## Document segment
Relevar Home Care v. Meemic Insurance Company
Relevar Home Care v. Meemic Insurance Company
Opinion
If this opinion indicates that it is “FOR PUBLICATION,” it is subject to revision until final publication in the Michigan Appeals Reports.
STATE OF MICHIGAN COURT OF APPEALS
RELEVAR HOME CARE, UNPUBLISHED September 16, 2025 Plaintiff-Appellee, 1:40 PM v No. 368880 Macomb Circuit Court MEEMIC INSURANCE COMPANY, LC No. 2022-002385-NF Defendant-Appellant.
RELEVAR HOME CARE, Plaintiff-Appellant, v No. 370897 Macomb Circuit Court MEEMIC INSURANCE COMPANY, LC No. 2022-002385-NF Defendant-Appellee.
Before: GADOLA, C.J., and MARIANI and TREBILCOCK, JJ.
PER CURIAM.
These consolidated appeals arise from injuries sustained in a motor vehicle accident and resulting claims for personal protection insurance (PIP) benefits under the no-fault act, MCL 500.3101 et seq. A jury concluded defendant insurance company wrongfully reduced its payment to plaintiff, a home healthcare service company, by almost half the fees charged for the services rendered to defendant’s insured driver and thus awarded plaintiff the unpaid claims and interest.
Defendant mainly raises evidentiary challenges arising from the trial, and plaintiff separately appeals the trial court’s denial of its motion for attorney fees under MCL 500.3148(1). For the reasons set forth in this opinion, we affirm in all respects.
-1- I. BACKGROUND Defendant’s insured, Stephen Luczak, suffered a stroke while driving, crashed his vehicle into a house, and sustained serious injuries. Plaintiff is a home healthcare service company that provided attendant care and nursing services to Luczak. After defendant only paid plaintiff about percent of the actual amounts billed, plaintiff commenced this lawsuit alleging breach of contract for failing to pay for reasonably necessary medical services provided to Luczak in his home under defendant’s no-fault policy with Luczak. Plaintiff sought its unpaid claims, interest, and attorney fees.
Following a two-day jury trial, the jury returned a verdict in favor of plaintiff. The jury determined that the expenses that plaintiff charged were allowable expenses under the no-fault act, and it awarded plaintiff the full amount of its outstanding claims, $113,683.05, plus interest in the amount of $15,915.62. Plaintiff then moved for attorney fees under MCL 500.3148(1), which the trial court denied after concluding that defendant had undertaken the “statutorily required review of . . . [plaintiff’s] charges to determine their reasonableness and it paid what it ultimately believed to be a reasonable amount.” Plaintiff unsuccessfully moved for reconsideration of the trial court’s order denying its motion for attorney fees. These consolidated appeals followed. Relevar Home Care v Meemic Ins Co, unpublished order of the Court of Appeals, entered January 29, 2025 (Docket Nos. 368880 and 370897).

## Supplied data
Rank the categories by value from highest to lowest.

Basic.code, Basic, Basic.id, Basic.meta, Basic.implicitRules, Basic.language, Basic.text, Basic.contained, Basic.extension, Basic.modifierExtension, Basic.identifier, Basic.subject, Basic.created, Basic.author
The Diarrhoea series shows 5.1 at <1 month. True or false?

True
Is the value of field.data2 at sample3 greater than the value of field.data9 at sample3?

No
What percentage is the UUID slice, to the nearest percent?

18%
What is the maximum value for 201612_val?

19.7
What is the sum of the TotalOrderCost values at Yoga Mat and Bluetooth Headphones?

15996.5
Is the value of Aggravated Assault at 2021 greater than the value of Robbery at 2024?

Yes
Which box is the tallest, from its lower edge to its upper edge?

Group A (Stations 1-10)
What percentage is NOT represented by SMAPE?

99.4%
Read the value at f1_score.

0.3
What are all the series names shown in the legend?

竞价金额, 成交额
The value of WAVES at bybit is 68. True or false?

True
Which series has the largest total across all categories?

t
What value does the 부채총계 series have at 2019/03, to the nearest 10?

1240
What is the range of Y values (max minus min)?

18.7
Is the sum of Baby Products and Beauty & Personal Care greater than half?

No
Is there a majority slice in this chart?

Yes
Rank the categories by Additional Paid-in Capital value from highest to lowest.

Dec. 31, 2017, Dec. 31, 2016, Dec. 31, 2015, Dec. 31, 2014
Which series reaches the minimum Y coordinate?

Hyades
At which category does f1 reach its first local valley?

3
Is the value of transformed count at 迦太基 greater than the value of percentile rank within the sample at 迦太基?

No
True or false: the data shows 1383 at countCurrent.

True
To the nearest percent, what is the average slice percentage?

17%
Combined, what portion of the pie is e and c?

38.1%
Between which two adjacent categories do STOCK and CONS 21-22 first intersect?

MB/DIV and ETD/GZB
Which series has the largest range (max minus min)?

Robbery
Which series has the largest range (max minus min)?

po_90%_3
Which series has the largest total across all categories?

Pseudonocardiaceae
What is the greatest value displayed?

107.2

## What the exercise asks
Retype the passage of the court opinion between "RELEVAR HOME CARE, Plaintiff-Appellant, v" and "and TREBILCOCK, JJ.", inclusive. The data has no connection to the court opinion.

## Reply
RELEVAR HOME CARE, Plaintiff-Appellant, v No. 370897 Macomb Circuit Court MEEMIC INSURANCE COMPANY, LC No. 2022-002385-NF Defendant-Appellee.
Before: GADOLA, C.J., and MARIANI and TREBILCOCK, JJ.